Source passage >>

******************************

United Mass Protest Must Save Scottsboro Boys

(April 1933


From The Militant, Vol. VI No. 23, 15 April 1933, pp. 1 & 4.
Transcribed & marked up by Einde O’Callaghan for the Encyclopaedia of Trotskyism On-Line (ETOL).


A viciously prejudiced jury composed of twelve representatives of the poisoned ideology of the reactionary, capitalist South brought in a verdict of guilty against Haywood Patterson, the first of the Scottsboro boys to be tried in the new trials ordered by the United States Supreme Curt. According to Alabama law the jury is charged with the duty of fixing the penalty. This jury decided on death in the electric chair.

With this verdict the blood-lust ridden, southern capitalists have reaffirmed their intention to snuff out the lives of all who dare to resent and struggle against the intolerable conditions to which capitalism reduces the workers and share croppers in the South in its ruthless scramble for profit. That is the significance of the verdict for our class and our cause. As far as the Scottsboro boys themselves are concerned, it is not at all a verdict arrived at after due process of law. There is no such thing for workers in capitalist courts. It is murder done according to the niceties of the law and with due regard for the devious course of “justice” in the higher courts. It is class murder.

******************************

Problem to solve >>
In the article on the Scottsboro boys, what penalty did the jury fix for Haywood Patterson?

******************************

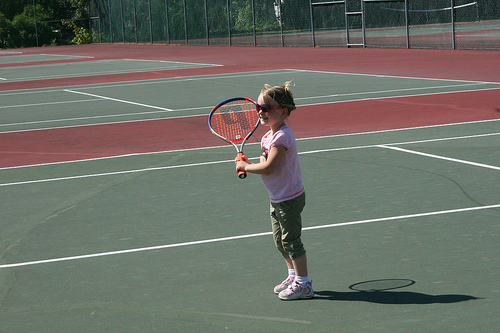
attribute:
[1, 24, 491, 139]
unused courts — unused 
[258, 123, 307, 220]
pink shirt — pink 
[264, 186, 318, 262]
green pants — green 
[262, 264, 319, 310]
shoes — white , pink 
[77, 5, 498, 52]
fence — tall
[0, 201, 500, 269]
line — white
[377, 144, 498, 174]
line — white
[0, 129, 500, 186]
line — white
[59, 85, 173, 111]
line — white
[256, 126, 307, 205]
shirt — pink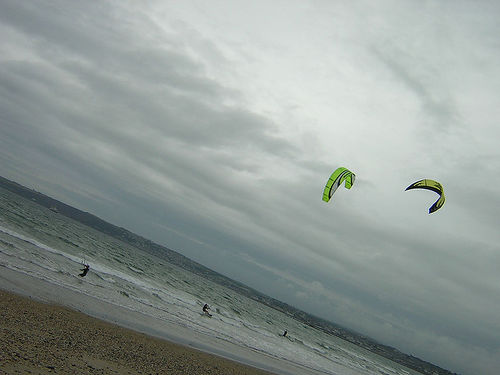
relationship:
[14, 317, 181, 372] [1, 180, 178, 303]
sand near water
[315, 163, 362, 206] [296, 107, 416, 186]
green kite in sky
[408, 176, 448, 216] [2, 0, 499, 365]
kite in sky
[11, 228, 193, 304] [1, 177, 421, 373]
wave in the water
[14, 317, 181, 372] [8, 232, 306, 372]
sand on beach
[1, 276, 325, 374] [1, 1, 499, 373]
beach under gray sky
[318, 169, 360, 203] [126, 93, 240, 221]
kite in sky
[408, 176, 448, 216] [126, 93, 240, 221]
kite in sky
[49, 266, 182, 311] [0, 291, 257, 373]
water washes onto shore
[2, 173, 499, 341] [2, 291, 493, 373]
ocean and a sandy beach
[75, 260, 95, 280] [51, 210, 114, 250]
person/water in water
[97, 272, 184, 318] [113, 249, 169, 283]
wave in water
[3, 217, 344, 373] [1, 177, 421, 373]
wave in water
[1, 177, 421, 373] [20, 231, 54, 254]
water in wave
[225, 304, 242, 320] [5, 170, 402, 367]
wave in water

******************************

Task result >>
Death in the electric chair.